### What is required
Take the listing and print it in full, exactly as given.

### Records supplied
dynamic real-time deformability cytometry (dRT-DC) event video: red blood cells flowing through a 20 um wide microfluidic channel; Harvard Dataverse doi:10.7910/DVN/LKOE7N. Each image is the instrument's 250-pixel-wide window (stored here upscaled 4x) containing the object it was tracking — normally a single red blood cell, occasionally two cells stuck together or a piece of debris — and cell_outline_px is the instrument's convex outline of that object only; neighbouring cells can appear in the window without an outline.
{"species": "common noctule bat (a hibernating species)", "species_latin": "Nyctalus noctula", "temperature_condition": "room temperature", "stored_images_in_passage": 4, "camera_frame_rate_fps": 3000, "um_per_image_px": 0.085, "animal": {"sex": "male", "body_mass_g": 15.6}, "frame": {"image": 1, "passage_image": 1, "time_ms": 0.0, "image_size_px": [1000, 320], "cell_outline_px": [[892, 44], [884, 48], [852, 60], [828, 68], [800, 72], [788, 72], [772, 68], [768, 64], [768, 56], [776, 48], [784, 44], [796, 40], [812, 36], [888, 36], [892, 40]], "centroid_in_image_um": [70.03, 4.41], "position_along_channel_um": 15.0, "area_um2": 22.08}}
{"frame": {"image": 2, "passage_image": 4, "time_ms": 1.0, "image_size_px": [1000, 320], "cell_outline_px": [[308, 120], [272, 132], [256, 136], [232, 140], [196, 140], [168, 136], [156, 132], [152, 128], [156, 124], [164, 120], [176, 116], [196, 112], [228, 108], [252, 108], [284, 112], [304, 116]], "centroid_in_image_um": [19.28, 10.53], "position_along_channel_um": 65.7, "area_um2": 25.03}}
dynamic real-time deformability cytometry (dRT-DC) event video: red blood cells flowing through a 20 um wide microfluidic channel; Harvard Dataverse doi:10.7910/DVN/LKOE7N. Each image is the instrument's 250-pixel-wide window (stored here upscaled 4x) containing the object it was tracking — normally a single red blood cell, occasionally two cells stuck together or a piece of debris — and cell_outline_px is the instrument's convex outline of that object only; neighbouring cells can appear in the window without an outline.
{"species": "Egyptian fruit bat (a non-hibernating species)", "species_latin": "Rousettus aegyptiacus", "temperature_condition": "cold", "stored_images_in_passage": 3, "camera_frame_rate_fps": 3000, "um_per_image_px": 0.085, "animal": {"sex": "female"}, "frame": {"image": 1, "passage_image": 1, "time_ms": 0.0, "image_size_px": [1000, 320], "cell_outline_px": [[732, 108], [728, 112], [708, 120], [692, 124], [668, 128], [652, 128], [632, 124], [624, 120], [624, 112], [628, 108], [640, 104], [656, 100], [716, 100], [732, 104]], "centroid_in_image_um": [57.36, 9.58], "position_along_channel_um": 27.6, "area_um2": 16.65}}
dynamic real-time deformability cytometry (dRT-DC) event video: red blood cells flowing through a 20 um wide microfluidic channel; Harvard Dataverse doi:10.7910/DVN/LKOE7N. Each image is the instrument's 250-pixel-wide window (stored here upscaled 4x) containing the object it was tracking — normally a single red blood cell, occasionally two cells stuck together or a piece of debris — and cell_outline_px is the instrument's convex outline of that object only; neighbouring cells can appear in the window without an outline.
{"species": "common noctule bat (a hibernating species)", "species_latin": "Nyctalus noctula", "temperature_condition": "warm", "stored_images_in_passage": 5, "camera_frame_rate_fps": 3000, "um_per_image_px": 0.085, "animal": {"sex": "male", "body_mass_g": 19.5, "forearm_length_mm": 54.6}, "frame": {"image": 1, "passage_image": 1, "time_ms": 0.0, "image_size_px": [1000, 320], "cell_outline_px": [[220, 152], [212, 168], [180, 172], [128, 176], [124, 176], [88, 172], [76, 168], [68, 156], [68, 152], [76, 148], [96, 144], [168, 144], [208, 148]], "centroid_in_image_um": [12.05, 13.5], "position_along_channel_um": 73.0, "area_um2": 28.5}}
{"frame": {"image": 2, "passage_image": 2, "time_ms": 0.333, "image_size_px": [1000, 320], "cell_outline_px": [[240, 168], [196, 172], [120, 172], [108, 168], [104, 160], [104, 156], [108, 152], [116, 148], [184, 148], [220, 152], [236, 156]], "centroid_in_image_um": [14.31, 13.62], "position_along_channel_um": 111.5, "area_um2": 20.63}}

### The result
dynamic real-time deformability cytometry (dRT-DC) event video: red blood cells flowing through a 20 um wide microfluidic channel; Harvard Dataverse doi:10.7910/DVN/LKOE7N. Each image is the instrument's 250-pixel-wide window (stored here upscaled 4x) containing the object it was tracking — normally a single red blood cell, occasionally two cells stuck together or a piece of debris — and cell_outline_px is the instrument's convex outline of that object only; neighbouring cells can appear in the window without an outline.
{"species": "common noctule bat (a hibernating species)", "species_latin": "Nyctalus noctula", "temperature_condition": "room temperature", "stored_images_in_passage": 4, "camera_frame_rate_fps": 3000, "um_per_image_px": 0.085, "animal": {"sex": "male", "body_mass_g": 15.6}, "frame": {"image": 1, "passage_image": 1, "time_ms": 0.0, "image_size_px": [1000, 320], "cell_outline_px": [[892, 44], [884, 48], [852, 60], [828, 68], [800, 72], [788, 72], [772, 68], [768, 64], [768, 56], [776, 48], [784, 44], [796, 40], [812, 36], [888, 36], [892, 40]], "centroid_in_image_um": [70.03, 4.41], "position_along_channel_um": 15.0, "area_um2": 22.08}}
{"frame": {"image": 2, "passage_image": 4, "time_ms": 1.0, "image_size_px": [1000, 320], "cell_outline_px": [[308, 120], [272, 132], [256, 136], [232, 140], [196, 140], [168, 136], [156, 132], [152, 128], [156, 124], [164, 120], [176, 116], [196, 112], [228, 108], [252, 108], [284, 112], [304, 116]], "centroid_in_image_um": [19.28, 10.53], "position_along_channel_um": 65.7, "area_um2": 25.03}}
dynamic real-time deformability cytometry (dRT-DC) event video: red blood cells flowing through a 20 um wide microfluidic channel; Harvard Dataverse doi:10.7910/DVN/LKOE7N. Each image is the instrument's 250-pixel-wide window (stored here upscaled 4x) containing the object it was tracking — normally a single red blood cell, occasionally two cells stuck together or a piece of debris — and cell_outline_px is the instrument's convex outline of that object only; neighbouring cells can appear in the window without an outline.
{"species": "Egyptian fruit bat (a non-hibernating species)", "species_latin": "Rousettus aegyptiacus", "temperature_condition": "cold", "stored_images_in_passage": 3, "camera_frame_rate_fps": 3000, "um_per_image_px": 0.085, "animal": {"sex": "female"}, "frame": {"image": 1, "passage_image": 1, "time_ms": 0.0, "image_size_px": [1000, 320], "cell_outline_px": [[732, 108], [728, 112], [708, 120], [692, 124], [668, 128], [652, 128], [632, 124], [624, 120], [624, 112], [628, 108], [640, 104], [656, 100], [716, 100], [732, 104]], "centroid_in_image_um": [57.36, 9.58], "position_along_channel_um": 27.6, "area_um2": 16.65}}
dynamic real-time deformability cytometry (dRT-DC) event video: red blood cells flowing through a 20 um wide microfluidic channel; Harvard Dataverse doi:10.7910/DVN/LKOE7N. Each image is the instrument's 250-pixel-wide window (stored here upscaled 4x) containing the object it was tracking — normally a single red blood cell, occasionally two cells stuck together or a piece of debris — and cell_outline_px is the instrument's convex outline of that object only; neighbouring cells can appear in the window without an outline.
{"species": "common noctule bat (a hibernating species)", "species_latin": "Nyctalus noctula", "temperature_condition": "warm", "stored_images_in_passage": 5, "camera_frame_rate_fps": 3000, "um_per_image_px": 0.085, "animal": {"sex": "male", "body_mass_g": 19.5, "forearm_length_mm": 54.6}, "frame": {"image": 1, "passage_image": 1, "time_ms": 0.0, "image_size_px": [1000, 320], "cell_outline_px": [[220, 152], [212, 168], [180, 172], [128, 176], [124, 176], [88, 172], [76, 168], [68, 156], [68, 152], [76, 148], [96, 144], [168, 144], [208, 148]], "centroid_in_image_um": [12.05, 13.5], "position_along_channel_um": 73.0, "area_um2": 28.5}}
{"frame": {"image": 2, "passage_image": 2, "time_ms": 0.333, "image_size_px": [1000, 320], "cell_outline_px": [[240, 168], [196, 172], [120, 172], [108, 168], [104, 160], [104, 156], [108, 152], [116, 148], [184, 148], [220, 152], [236, 156]], "centroid_in_image_um": [14.31, 13.62], "position_along_channel_um": 111.5, "area_um2": 20.63}}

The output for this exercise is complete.